Deployment guidelines

Review the following guidelines and requirements before installing IBM® API Connect for GraphQL Software.

Installation requirements

  • Node requirements:
    • A standard node for API Connect for GraphQL requires 2 cores and 8 GB RAM.
    • Minimum three nodes for GraphQL worker nodes.
    • One node each for subscription and introspection services.
  • Request handling: Each GraphQL node supports up to 50 requests per second at peak load.
  • Cluster deployment:
    • Must be deployed in a Kubernetes cluster.
    • Avoid single-node clusters; follow Kubernetes vendor recommendations.
  • Database:
    • Postgres is used as a configuration database.
    • Customers must select database size based on recovery and backup objectives.
  • Supported platforms: Red Hat OpenShift Container Platform (OCP) 4.16, or Kubernetes v1.29.
  • Cert-manager must be installed on the cluster, or (for OpenShift only) you must configure TLS support.
  • You need an IBM entitlement key for accessing IBM Container Software Library.
  • A running PostgreSQL DB (version 15 or newer) must be accessible from the cluster.
  • If you deploy the on-premises Introspection service, install it on the same cluster, and in the same stepzen namespace, where you install API Connect for GraphQL.

User accounts

  • API Connect for GraphQL deploys with a default user account called graphql; the cluster administrator can add more user accounts.
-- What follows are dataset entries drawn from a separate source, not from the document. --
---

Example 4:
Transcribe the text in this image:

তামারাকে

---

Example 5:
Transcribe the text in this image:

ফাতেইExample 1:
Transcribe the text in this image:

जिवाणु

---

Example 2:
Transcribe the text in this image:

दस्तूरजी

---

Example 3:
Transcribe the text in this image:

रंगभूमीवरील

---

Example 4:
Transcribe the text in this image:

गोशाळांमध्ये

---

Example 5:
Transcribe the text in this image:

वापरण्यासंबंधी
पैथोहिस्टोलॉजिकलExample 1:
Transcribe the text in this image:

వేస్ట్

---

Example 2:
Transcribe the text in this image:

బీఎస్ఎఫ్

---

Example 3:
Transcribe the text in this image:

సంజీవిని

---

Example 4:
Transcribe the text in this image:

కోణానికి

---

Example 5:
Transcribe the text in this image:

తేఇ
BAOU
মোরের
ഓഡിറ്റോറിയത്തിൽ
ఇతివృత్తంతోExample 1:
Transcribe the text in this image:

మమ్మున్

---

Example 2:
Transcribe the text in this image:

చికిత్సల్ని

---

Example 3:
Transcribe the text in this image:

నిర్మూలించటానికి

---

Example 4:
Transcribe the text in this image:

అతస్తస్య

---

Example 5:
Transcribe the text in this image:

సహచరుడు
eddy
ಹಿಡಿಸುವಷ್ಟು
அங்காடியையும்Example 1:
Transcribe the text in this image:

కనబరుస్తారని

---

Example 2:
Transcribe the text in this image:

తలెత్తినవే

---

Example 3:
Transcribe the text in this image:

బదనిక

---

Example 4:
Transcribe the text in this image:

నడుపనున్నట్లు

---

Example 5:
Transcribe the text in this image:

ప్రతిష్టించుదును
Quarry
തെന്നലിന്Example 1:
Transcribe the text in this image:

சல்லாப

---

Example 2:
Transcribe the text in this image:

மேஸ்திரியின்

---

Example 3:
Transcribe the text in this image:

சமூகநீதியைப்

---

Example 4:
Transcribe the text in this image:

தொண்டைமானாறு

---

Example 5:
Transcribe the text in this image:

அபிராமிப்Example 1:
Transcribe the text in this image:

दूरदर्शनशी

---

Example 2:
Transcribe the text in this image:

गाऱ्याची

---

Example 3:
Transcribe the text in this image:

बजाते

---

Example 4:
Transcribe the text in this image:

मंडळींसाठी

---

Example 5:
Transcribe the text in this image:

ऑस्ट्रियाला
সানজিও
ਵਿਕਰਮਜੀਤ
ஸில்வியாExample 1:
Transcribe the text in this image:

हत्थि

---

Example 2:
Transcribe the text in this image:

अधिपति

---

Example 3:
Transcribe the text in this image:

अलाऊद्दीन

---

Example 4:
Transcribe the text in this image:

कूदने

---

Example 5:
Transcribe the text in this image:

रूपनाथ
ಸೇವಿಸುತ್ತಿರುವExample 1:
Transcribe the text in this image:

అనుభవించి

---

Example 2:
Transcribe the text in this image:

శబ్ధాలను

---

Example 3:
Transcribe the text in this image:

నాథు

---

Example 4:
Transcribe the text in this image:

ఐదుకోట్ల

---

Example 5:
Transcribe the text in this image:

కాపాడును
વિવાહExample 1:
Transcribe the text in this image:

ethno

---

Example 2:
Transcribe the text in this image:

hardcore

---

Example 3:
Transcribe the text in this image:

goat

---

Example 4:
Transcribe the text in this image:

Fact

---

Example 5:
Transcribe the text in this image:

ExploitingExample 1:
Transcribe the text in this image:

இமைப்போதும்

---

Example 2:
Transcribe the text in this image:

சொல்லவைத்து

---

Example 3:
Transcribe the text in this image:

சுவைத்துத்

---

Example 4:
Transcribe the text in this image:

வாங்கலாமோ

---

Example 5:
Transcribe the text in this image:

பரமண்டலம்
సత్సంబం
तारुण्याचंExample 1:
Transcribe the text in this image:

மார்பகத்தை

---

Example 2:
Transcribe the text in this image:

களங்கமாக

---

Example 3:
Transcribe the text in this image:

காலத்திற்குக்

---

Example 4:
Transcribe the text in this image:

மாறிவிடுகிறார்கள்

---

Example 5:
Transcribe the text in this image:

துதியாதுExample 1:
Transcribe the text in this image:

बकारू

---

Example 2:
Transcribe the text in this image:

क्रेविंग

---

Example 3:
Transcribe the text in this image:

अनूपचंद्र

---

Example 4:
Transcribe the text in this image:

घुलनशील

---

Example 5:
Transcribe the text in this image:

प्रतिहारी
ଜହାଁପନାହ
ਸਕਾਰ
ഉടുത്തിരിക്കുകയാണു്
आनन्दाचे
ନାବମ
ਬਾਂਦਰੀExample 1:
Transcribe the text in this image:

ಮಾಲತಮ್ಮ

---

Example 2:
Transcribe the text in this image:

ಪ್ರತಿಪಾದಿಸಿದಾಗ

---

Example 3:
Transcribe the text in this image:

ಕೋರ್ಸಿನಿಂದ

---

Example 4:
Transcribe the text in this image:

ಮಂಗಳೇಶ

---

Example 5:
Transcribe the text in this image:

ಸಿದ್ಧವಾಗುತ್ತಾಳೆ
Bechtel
You can choose to have users share a small number of accounts, or create an account for each user. If you want to create multiple accounts, note the following considerations:
    • Accounts must be added individually by running a script from the command line.
    • Each user account's API endpoint URL starts with the account name. If you want to add multiple accounts, either set up a wildcard route/ingress for your domain or define route/ingress mappings for each account.
  • Instead of a password, each user account is assigned two keys:
    • Admin key: Grants access to upload, modify, configure, and deploy APIs. Users log in with the account name and the associated admin key.
    • API key: Grants access to consume GraphQL APIs and query the endpoints. The API key must be specified in the authorization header when calling an API.